Je m'en veux un peu de rejeter ma colère sur Riley mais je ne peux pas être aimable en sachant que Aiden est à côté. Surtout pas quand il me considère comme un trophée qu'il se doit de remporter.
Seulement, aucun loup ne peut s'empêcher de chercher son âme-sœur. C'est comme boire de l'eau, ça leur est vitale. Dois-je réellement lui en vouloir pour quelque chose sur laquelle il n'a aucun contrôle ? D'un autre côté, j'ai entendu des histoires bien plus horribles concernant des âmes sœur humaine arraché à leur famille sans même qu'on ne leur demande leur avis.
De ce point de vue-là, je suis une véritable veinarde. Cependant, cela m'exaspère que les humains soient à ce point tributaires des sentiments des loups.

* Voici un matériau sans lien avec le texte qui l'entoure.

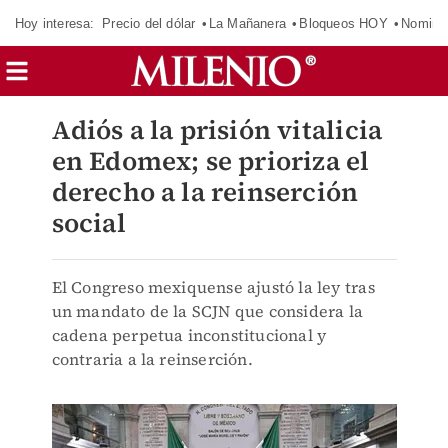
Hoy interesa:
Precio del dólar
La Mañanera
Bloqueos HOY
Nomina
Adiós a la prisión vitalicia
en Edomex; se prioriza el
derecho a la reinserción
social
El Congreso mexiquense ajustó la ley tras
un mandato de la SCJN que considera la
cadena perpetua inconstitucional y
contraria a la reinserción.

C'est comme s'ils ne nous laissaient pas le choix ! Même Riley ! Inconsciemment, il prend le partie d'Aiden en le laissant venir ici.
Le trajet jusqu'à l'orphelinat ne m'a en rien permis d'organiser mes pensées qui se sont toutes emmêlés dans ma tête. Dès que je ferme les yeux, je ne vois que le sourire d'Aiden. Son sourire et ses bonnes manières.
Il m'agace. Il est trop gentil. S'il avait été exécrable, j'aurai pu le détester sans remords. Mais il ne l'est pas, loin de là.